Drip Tank

  • Drip Tank
  • Slake (Headhunter/Cargo) 1992 
  • Sprawl (Headhunter/Cargo) 1994 

While this San Diego quartet might be best known around Southern California for initiating a live tour of 7-Eleven stores, the band’s got no other gimmicks (unless breaking up counts: Drip Tank called it quits in 1995). As one contributor to the city’s early-’90s renaissance, the group followed a series of singles and compilation appearances with Slake, an invigorating if uneven debut. The dozen songs’ strength includes solid pop dynamics and excellent dual-guitar work by Julie D. and Joel Nowak, but Slake, for all its fun, lacks focus and rambles stylistically. In its best moments, Drip Tank delivers angular punk-pop reminiscent of the Fastbacks and, not surprisingly, local mates like aMINIATURE (whose John Lee assisted in Slake‘s recording).

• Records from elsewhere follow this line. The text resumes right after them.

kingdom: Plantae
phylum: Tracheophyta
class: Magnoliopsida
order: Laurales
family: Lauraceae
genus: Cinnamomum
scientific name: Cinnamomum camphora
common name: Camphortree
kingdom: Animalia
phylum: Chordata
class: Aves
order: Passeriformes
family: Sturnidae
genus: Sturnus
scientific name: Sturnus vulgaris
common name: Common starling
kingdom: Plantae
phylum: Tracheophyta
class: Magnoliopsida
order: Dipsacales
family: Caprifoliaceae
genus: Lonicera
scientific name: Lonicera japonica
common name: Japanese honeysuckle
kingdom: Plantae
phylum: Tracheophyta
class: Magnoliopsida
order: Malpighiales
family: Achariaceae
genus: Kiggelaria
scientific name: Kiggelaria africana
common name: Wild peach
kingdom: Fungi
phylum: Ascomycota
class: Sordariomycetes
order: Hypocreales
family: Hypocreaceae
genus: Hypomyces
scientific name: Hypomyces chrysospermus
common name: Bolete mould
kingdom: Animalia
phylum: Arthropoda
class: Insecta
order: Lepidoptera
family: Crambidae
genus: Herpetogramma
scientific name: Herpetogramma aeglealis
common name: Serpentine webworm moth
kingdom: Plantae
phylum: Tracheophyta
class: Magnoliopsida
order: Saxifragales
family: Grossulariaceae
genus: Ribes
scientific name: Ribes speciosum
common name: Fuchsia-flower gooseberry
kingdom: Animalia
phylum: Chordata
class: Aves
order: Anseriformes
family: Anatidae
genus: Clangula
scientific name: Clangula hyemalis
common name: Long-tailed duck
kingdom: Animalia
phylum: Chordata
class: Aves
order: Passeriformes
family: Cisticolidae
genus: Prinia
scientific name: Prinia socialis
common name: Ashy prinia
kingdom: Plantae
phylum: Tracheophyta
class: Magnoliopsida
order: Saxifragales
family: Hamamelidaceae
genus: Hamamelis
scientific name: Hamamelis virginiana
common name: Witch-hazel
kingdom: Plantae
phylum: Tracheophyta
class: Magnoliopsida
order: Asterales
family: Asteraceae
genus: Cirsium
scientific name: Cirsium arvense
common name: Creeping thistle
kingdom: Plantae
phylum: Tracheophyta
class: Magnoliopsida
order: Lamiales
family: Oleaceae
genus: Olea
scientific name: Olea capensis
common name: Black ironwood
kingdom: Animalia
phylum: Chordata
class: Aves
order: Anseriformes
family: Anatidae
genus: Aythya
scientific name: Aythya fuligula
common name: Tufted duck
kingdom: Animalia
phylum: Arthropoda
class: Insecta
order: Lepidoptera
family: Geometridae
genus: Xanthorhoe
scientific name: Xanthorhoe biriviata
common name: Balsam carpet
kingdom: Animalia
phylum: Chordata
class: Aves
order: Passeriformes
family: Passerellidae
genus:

Drip Tank burned through a handful of drummers between records, but still managed to prepare an improved, confident effort for Sprawl. On this darker, deeper collection of better-written material, Julie and Joel deliver more complex moods with their sly, sinewy guitar interplay. Drive Like Jehu drummer Mark Trombino’s engineering helps-instead of sounding offhand, Drip Tank sounds intense and brooding. The record title was inspired in part by a Sonic Youth song of the same name, and Drip Tank reflects the influence of that group and such related phenomena as Live Skull and Band of Susans. Julie D. left in 1995 to join a promising all-female quartet, Chinchilla, and Drip Tank broke up.